Degree Collapse — @cite{kratzer-2012} §2.5

Modal strength as a degree: the proportion of best worlds where the prejacent holds. This formalizes Kratzer's observation that ordering sources create a spectrum of modal strength between bare possibility and necessity.

• Strength 1 = all best worlds satisfy p → necessity
• Strength 0 = no best world satisfies p → impossibility
• 0 < strength < 1 = graded possibility

Reuses the rain/wet-streets scenario from ConditionalModality/Data.lean to maximize interconnection density.

Reference: Kratzer, A. (2012). Modals and Conditionals. OUP. Ch. 2 §2.5.

Modal strength as a rational degree

def Phenomena.Modality.DegreeCollapse.modalStrength (f : Semantics.Modality.Kratzer.ModalBase) (g : Semantics.Modality.Kratzer.OrderingSource) (p : BProp Semantics.Attitudes.Intensional.World) (w : Semantics.Attitudes.Intensional.World) : ℚ

Modal strength: the proportion of best worlds satisfying p.

When the set of best worlds is empty (inconsistent base), strength is 0. Otherwise, strength = |{w ∈ Best : p(w)}| / |Best|.

This captures Kratzer's graded modality: the ordering source modulates modal strength between bare possibility and necessity.

Equations

• One or more equations did not get rendered due to their size.

Concrete scenario: Rain / Wet Streets

We reuse ConditionalModality.Data's rain scenario. With the normalcy ordering, best = {w0} (normal rain), so streetWet has strength 1. Without normalcy ordering, best = all rain-worlds {w0, w1}, and streetWet holds only at w0, so strength = 1/2.

theorem Phenomena.Modality.DegreeCollapse.strength_with_normalcy (w : Semantics.Attitudes.Intensional.World) : modalStrength (Semantics.Modality.Kratzer.restrictedBase Semantics.Modality.Kratzer.emptyBackground ConditionalModality.rained) ConditionalModality.normalcySource ConditionalModality.streetWet w = 1

With normalcy ordering: strength = 1. Best = {w0}, streetWet w0 = true.

theorem Phenomena.Modality.DegreeCollapse.strength_without_normalcy (w : Semantics.Attitudes.Intensional.World) : modalStrength (Semantics.Modality.Kratzer.restrictedBase Semantics.Modality.Kratzer.emptyBackground ConditionalModality.rained) Semantics.Modality.Kratzer.emptyBackground ConditionalModality.streetWet w = 1 / 2

Without normalcy ordering: strength = 1/2. Best = {w0, w1}, streetWet w0 = true, streetWet w1 = false.

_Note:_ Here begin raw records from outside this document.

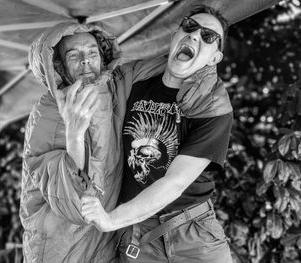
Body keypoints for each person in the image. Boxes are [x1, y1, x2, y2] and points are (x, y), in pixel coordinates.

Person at [81, 5, 234, 263]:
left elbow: (174, 183)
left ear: (214, 59)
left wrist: (111, 220)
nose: (195, 36)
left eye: (208, 37)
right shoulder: (132, 82)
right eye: (189, 26)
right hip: (140, 233)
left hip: (194, 233)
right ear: (174, 36)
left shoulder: (213, 107)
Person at [20, 22, 166, 263]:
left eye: (92, 52)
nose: (86, 60)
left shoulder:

General theorems linking strength to modal operators

theorem Phenomena.Modality.DegreeCollapse.strength_one_iff_necessity (f : Semantics.Modality.Kratzer.ModalBase) (g : Semantics.Modality.Kratzer.OrderingSource) (p : BProp Semantics.Attitudes.Intensional.World) (w : Semantics.Attitudes.Intensional.World) (hNonempty : ¬(Semantics.Modality.Kratzer.bestWorlds f g w).isEmpty = true) : modalStrength f g p w = 1 ↔ Semantics.Modality.Kratzer.necessity f g p w = true

Strength 1 ↔ necessity (when best worlds are nonempty).

theorem Phenomena.Modality.DegreeCollapse.strength_pos_iff_possibility (f : Semantics.Modality.Kratzer.ModalBase) (g : Semantics.Modality.Kratzer.OrderingSource) (p : BProp Semantics.Attitudes.Intensional.World) (w : Semantics.Attitudes.Intensional.World) (hNonempty : ¬(Semantics.Modality.Kratzer.bestWorlds f g w).isEmpty = true) : modalStrength f g p w > 0 ↔ Semantics.Modality.Kratzer.possibility f g p w = true

Positive strength ↔ possibility (when best worlds are nonempty).

theorem Phenomena.Modality.DegreeCollapse.empty_ordering_strength (f : Semantics.Modality.Kratzer.ModalBase) (p : BProp Semantics.Attitudes.Intensional.World) (w : Semantics.Attitudes.Intensional.World) (hNe : ¬(Semantics.Modality.Kratzer.accessibleWorlds f w).isEmpty = true) : modalStrength f (fun (x : Semantics.Attitudes.Intensional.World) => []) p w = ↑(List.filter p (Semantics.Modality.Kratzer.accessibleWorlds f w)).length / ↑(Semantics.Modality.Kratzer.accessibleWorlds f w).length

Empty ordering gives strength = proportion of all accessible worlds.